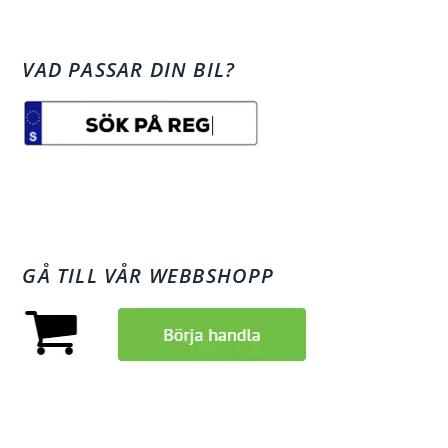
VAD PASSAR DIN BIL?
GÅ TILL VÅR WEBBSHOPP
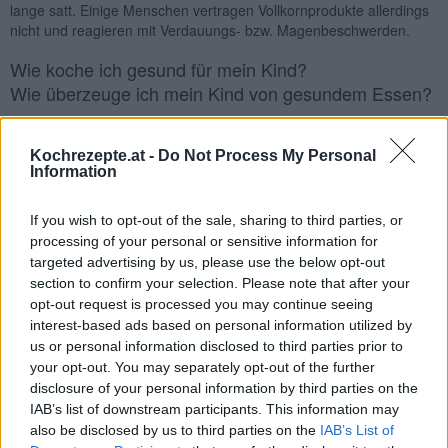
lange satt. Einige Menschen vertragen Vollkornprodukte allerdings
nicht und reagieren mit Verdauungs- bzw. Magenbeschwerden.
Wie koche ich gesund für mein Kind?
Wie überzeuge ich mein Kind von gesundem Essen?
Kochrezepte.at -
Do Not Process My Personal
Information
If you wish to opt-out of the sale, sharing to third parties, or
processing of your personal or sensitive information for
targeted advertising by us, please use the below opt-out
section to confirm your selection. Please note that after your
opt-out request is processed you may continue seeing
interest-based ads based on personal information utilized by
Gesund kochen für Kinder: Wesentlich ist ein weitgehender Verzicht
us or personal information disclosed to third parties prior to
auf Salz, das Kindern noch schneller schadet als Erwachsenen. Bis
your opt-out. You may separately opt-out of the further
zum ersten Lebensjahr brauchen Babys weniger als 1 Gramm
disclosure of your personal information by third parties on the
täglich, das sie mit der Milch aufnehmen; danach steigt der Bedarf
IAB’s list of downstream participants. This information may
ganz langsam an.
also be disclosed by us to third parties on the
IAB’s List of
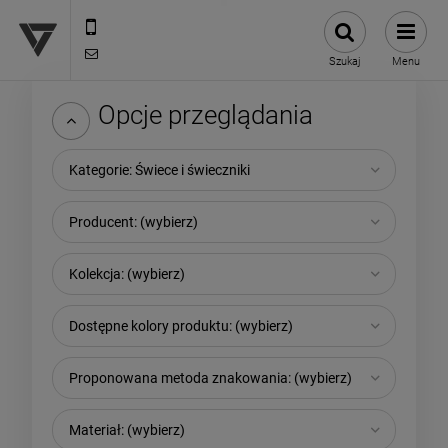
12 307 25 82
biuro@versus-reklama.pl
Szukaj
Menu
Opcje przeglądania
Kategorie: Świece i świeczniki
Producent: (wybierz)
Kolekcja: (wybierz)
Dostępne kolory produktu: (wybierz)
Proponowana metoda znakowania: (wybierz)
Materiał: (wybierz)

• • • • • • •

Since only the number is needed, state how many lines of the listing contain the word "wybierz".

5